Amendments were tabled to add exceptions to fetal abnormalities to the bill and to expand sex education in schools.
Senate minority leader Brad Hutto took a few minutes before the final count to explain Democrats’ decision to abstain from amendments.
“You’re asking us to pass this policy in an effort to make a really, really bad bill a little bit better,” Hutto said. “And we’re just not going to get involved in that, and I hope you respect that. And maybe you don’t understand. But those of us who abstained from voting on your amendments were not because your amendments are not worthy of our consideration. And as standalone bills next year, I can tell you I would support them all.”
“But this is a terrible bill. I just can’t say that enough,” he continued. “What we’ve seen here is the Republican-majority effort to impose an extreme total ban on abortion for women in South Carolina.”
South Carolina Republicans have been slowly tearing down reproductive rights in the state, but US Supreme Court move to overturn them Roe v. Wade in June paved the way for the legislature to completely ban the procedure. But in an interim year, as voters — as seen in the defeat of a Kansas ballot amendment — provide more clues about how the general electorate feels about procedural restrictions, Republicans are looking for the safest political path leading up to November. .
Republicans’ moves to ban abortion this summer have had mixed results. While Indiana passed a ban last month that will go into effect later this month, the West Virginia legislature failed to reach a consensus on further restrictions at a special session in July.
This political tap dance has already played out in the more conservative South Carolina House, which has pushed forward the near-total abortion ban with the added exceptions for rape and incest. An earlier draft of the bill, with no exceptions for rape and incest, turned out to fail.
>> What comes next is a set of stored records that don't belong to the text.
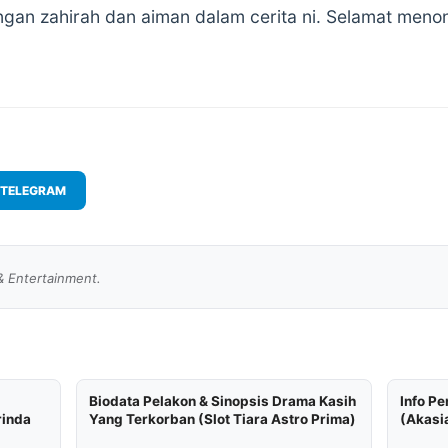
gan zahirah dan aiman dalam cerita ni. Selamat meno
TELEGRAM
& Entertainment.
Biodata Pelakon & Sinopsis Drama Kasih
Info P
rinda
Yang Terkorban (Slot Tiara Astro Prima)
(Akasia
Tuesday’s move by Senate Democrats to abstain from voting appeared to mimic the House Democrats’ strategy of making the bill undesirable for some Republicans who may not want to vote for a ban without such exceptions.
Multiple Republican senators in South Carolina have also said they will not support a bill without these exceptions, That reports the Associated Press. The composition of the Senate is 30 Republicans and 16 Democrats.
Even if the exemptions were added again, patients who attempt to use such exemptions to receive care will face a host of legal hurdles and will be able to more easily travel across state lines for an abortion.
The Associated Press and Megan Messerly contributed to this report.